尽管捂着耳朵,江采萍的话还是往耳孔里钻。杨兰英也在旁边一个劲地附和着,周春霞终于忍无可忍,尖叫着跳下床,突然跺着脚大喊起来:
(www。。).
“哎呀,你们不说话会死吗?我哪里在和他恋爱?我们讲话也犯天条吗?你们管得太宽了!”
事后,青秧说她像个癫婆。周春霞自己也不明白当时为何那样激动,也许打小任性,自由惯了,她成了顺毛驴,只能摸顺毛,倒摸肯定全身是刺。如果江采萍温和一些、婉转一些,她什么事也没有。因为她和孙力的感情就像一只张开的蚌,中间本有好大一道裂缝,可现在反倒被外力越压越紧,不多久便到了严丝合缝、如胶似漆的地步。有次蓝衫社的人碰到江采萍,半玩笑半认真地说,周春霞让孙力失了魂,慰问演出时不是丢了道具就是忘了台词。
红翻天 第二十三章(5)
江采萍想想也是,她管得了人,管不了心。再说,跟谁好,跟谁不好,这是周春霞自己的事,你又不是她的家长,该讲的都已讲过,总不能锁着她吧?此后便没再管她。周春霞取得了初步胜利,乐得公开和孙力来往了。

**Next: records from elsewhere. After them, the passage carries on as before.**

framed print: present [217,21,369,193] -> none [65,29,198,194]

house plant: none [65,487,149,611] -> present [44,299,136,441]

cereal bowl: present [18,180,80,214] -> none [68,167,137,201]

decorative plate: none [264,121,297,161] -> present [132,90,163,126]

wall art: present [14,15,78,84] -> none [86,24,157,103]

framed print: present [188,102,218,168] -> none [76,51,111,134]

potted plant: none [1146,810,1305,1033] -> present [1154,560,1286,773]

由于有孙力的陪伴,周春霞在瑞金这个年过得特别甜蜜。年二十九那天,她取出私房钱,买了一头猪,两笼鸡鸭,一半请人送给马丽所在的医院,另一半留给突击队打牙祭。想不到的是大年三十那天上午,帮她送东西到医院去的老俵又把东西原封不动地提回来了,说是医院前两天开赴前线了,还捎回了马丽、方梦袍放在守门师傅那里的一封信。春霞怏怏了半日,最后还是被孙力唤回一个笑脸。
年三十那天,是全苏大会召开的第五天。江采萍住在会议上,因没有了约束,周春霞让孙力到突击队过年。出乎她的意料,孙力炒得一手好菜,做家务的麻利和爽快连杨兰英也自叹弗如。吃了这餐年夜饭后,周春霞嫁给孙力的决心更坚定了。娇生惯养的她最怕做家务,如今有个英俊潇洒,善解人意,又能下厨的白马王子,她还有什么可挑剔呢?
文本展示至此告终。